US President Barack Obama said yesterday that the emergency bill Congress passed to prevent a government default is just the first step to ensuring the country lives within its means.

Obama said lawmakers still need to find a balanced approach to reducing the deficit that includes some adjustments to health care benefit plans for the elderly and reforming the tax code so the wealthy pay more.

Obama spoke at a press conference shortly after the Senate passed the bill to raise the debt ceiling and avert a potentially catastrophic default. The House approved the bill on Monday.

Congress buried the specter of a US debt default by finally passing the deficit-cutting package yesterday, but the shadow of a possible painful downgrade of the top-notch American credit rating lingered.

Just hours before the Treasury's authority to borrow funds ran out, the Senate voted 74-26 to pass the hard-won compromise to lift the government's US$14.3 trillion debt ceiling enough to last beyond the November 2012 elections.

Obama, who will seek a second term next year, was expected to immediately sign the deal into law, although without any White House ceremony.

His signature would draw the line under months of bitter partisan squabbling over debt and deficit strategy that had threatened chaos in global financial markets and dented America's stature as the world's economic superpower.

There was little suspense about the outcome of the vote.

The bill overcame its biggest hurdle late Monday when the Republican-led House of Representatives passed the US$2.1 trillion deficit-reduction plan despite some resistance from recalcitrant Tea Party conservatives and disappointed liberal Democrats.

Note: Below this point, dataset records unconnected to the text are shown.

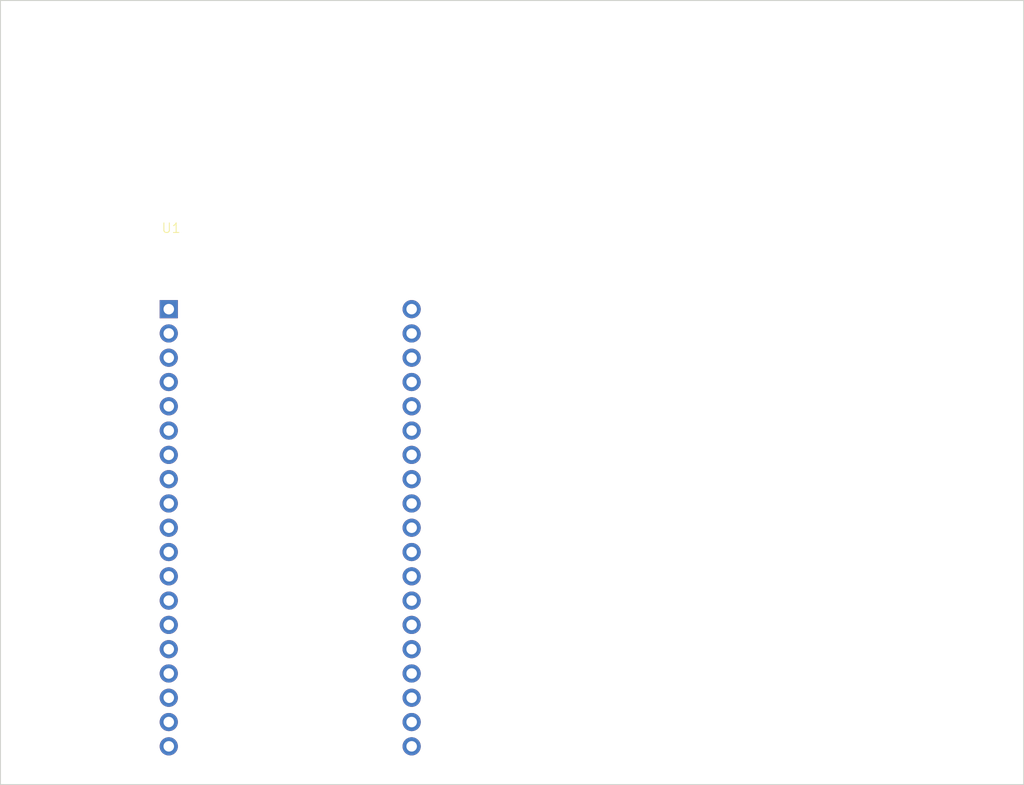
<source format=kicad_pcb>
(kicad_pcb (version 20221018) (generator pcbnew)

  (general
    (thickness 1.6)
  )

  (paper "A4")
  (layers
    (0 "F.Cu" signal)
    (31 "B.Cu" signal)
    (32 "B.Adhes" user "B.Adhesive")
    (33 "F.Adhes" user "F.Adhesive")
    (34 "B.Paste" user)
    (35 "F.Paste" user)
    (36 "B.SilkS" user "B.Silkscreen")
    (37 "F.SilkS" user "F.Silkscreen")
    (38 "B.Mask" user)
    (39 "F.Mask" user)
    (40 "Dwgs.User" user "User.Drawings")
    (41 "Cmts.User" user "User.Comments")
    (42 "Eco1.User" user "User.Eco1")
    (43 "Eco2.User" user "User.Eco2")
    (44 "Edge.Cuts" user)
    (45 "Margin" user)
    (46 "B.CrtYd" user "B.Courtyard")
    (47 "F.CrtYd" user "F.Courtyard")
    (48 "B.Fab" user)
    (49 "F.Fab" user)
    (50 "User.1" user)
    (51 "User.2" user)
    (52 "User.3" user)
    (53 "User.4" user)
    (54 "User.5" user)
    (55 "User.6" user)
    (56 "User.7" user)
    (57 "User.8" user)
    (58 "User.9" user)
  )

  (setup
    (pad_to_mask_clearance 0)
    (pcbplotparams
      (layerselection 0x00010fc_ffffffff)
      (plot_on_all_layers_selection 0x0000000_00000000)
      (disableapertmacros false)
      (usegerberextensions false)
      (usegerberattributes true)
      (usegerberadvancedattributes true)
      (creategerberjobfile true)
      (dashed_line_dash_ratio 12.000000)
      (dashed_line_gap_ratio 3.000000)
      (svgprecision 4)
      (plotframeref false)
      (viasonmask false)
      (mode 1)
      (useauxorigin false)
      (hpglpennumber 1)
      (hpglpenspeed 20)
      (hpglpendiameter 15.000000)
      (dxfpolygonmode true)
      (dxfimperialunits true)
      (dxfusepcbnewfont true)
      (psnegative false)
      (psa4output false)
      (plotreference true)
      (plotvalue true)
      (plotinvisibletext false)
      (sketchpadsonfab false)
      (subtractmaskfromsilk false)
      (outputformat 1)
      (mirror false)
      (drillshape 1)
      (scaleselection 1)
      (outputdirectory "")
    )
  )

  (net 0 "")
  (net 1 "unconnected-(U1-3V3-Pad1A)")
  (net 2 "unconnected-(U1-GND-Pad1B)")
  (net 3 "unconnected-(U1-EN{slash}RST-Pad2A)")
  (net 4 "unconnected-(U1-IO23-Pad2B)")
  (net 5 "unconnected-(U1-VP{slash}IO36-Pad3A)")
  (net 6 "unconnected-(U1-IO22-Pad3B)")
  (net 7 "unconnected-(U1-VN{slash}IO39-Pad4A)")
  (net 8 "unconnected-(U1-TX-Pad4B)")
  (net 9 "unconnected-(U1-IO34-Pad5A)")
  (net 10 "unconnected-(U1-RX-Pad5B)")
  (net 11 "unconnected-(U1-IO35-Pad6A)")
  (net 12 "unconnected-(U1-IO21-Pad6B)")
  (net 13 "unconnected-(U1-IO32-Pad7A)")
  (net 14 "unconnected-(U1-GND-Pad7B)")
  (net 15 "unconnected-(U1-IO33-Pad8A)")
  (net 16 "unconnected-(U1-IO19-Pad8B)")
  (net 17 "unconnected-(U1-IO25-Pad9A)")
  (net 18 "unconnected-(U1-IO18-Pad9B)")
  (net 19 "unconnected-(U1-IO26-Pad10A)")
  (net 20 "unconnected-(U1-IO5-Pad10B)")
  (net 21 "unconnected-(U1-IO27-Pad11A)")
  (net 22 "unconnected-(U1-IO17-Pad11B)")
  (net 23 "unconnected-(U1-IO14-Pad12A)")
  (net 24 "unconnected-(U1-IO16-Pad12B)")
  (net 25 "unconnected-(U1-IO12-Pad13A)")
  (net 26 "unconnected-(U1-IO4-Pad13B)")
  (net 27 "unconnected-(U1-GND-Pad14A)")
  (net 28 "unconnected-(U1-IO0-Pad14B)")
  (net 29 "unconnected-(U1-IO13-Pad15A)")
  (net 30 "unconnected-(U1-IO2-Pad15B)")
  (net 31 "unconnected-(U1-D2-Pad16A)")
  (net 32 "unconnected-(U1-IO15-Pad16B)")
  (net 33 "unconnected-(U1-D3-Pad17A)")
  (net 34 "unconnected-(U1-D1-Pad17B)")
  (net 35 "unconnected-(U1-CMD-Pad18A)")
  (net 36 "unconnected-(U1-D0-Pad18B)")
  (net 37 "unconnected-(U1-5V-Pad19A)")
  (net 38 "unconnected-(U1-CLK-Pad19B)")

  (footprint "taggsystem_library:ESP32-DEVKITC32E" (layer "F.Cu") (at 144.6 76.28))

  (gr_rect (start 127 44) (end 234 126)
    (stroke (width 0.1) (type default)) (fill none) (layer "Edge.Cuts") (tstamp 0f7de0aa-9d75-4121-9992-d4c7133b3118))

)

</source>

Deep uncertainty remained, however, over whether the budget deal goes far enough in reining in deficits to satisfy major ratings agencies, which have threatened to downgrade the United States' credit rating.

Such a move would raise borrowing costs and act as another drag on the stumbling economy.

Ratings agency Standard and Poor's said in mid-July there was a 50-50 chance it would cut US ratings in the next three months if lawmakers failed to craft a meaningful deficit-cutting plan.

S&P could downgrade US ratings soon after the bill is signed by Obama, given that the agency will have all the information it needs to make a decision.

Treasury Secretary Timothy Geithner said he expected the ratings agencies to take a "careful look" at the situation but he was not sure whether the United States would be spared from a downgrade.

"I don't know. It's hard to tell," he told ABC News.

Initial relief in financial markets over an end to the gridlock quickly turned to concern about risk of a US ratings cut as well concerns based on recent economic data that growth could remain subdued.

The major US stock exchanges were all down about half a percent in early trading, and gold prices hit a new high.

The plan calls for US$2.1 trillion in spending cuts spread over 10 years and creates a congressional committee to recommend a deficit-reduction package by late November. That appears to fall short of rating agency S&P's previous assertion that US$4 trillion in deficit-reduction measures would be needed to avoid a downgrade by showing that Washington was putting the country's finances in order.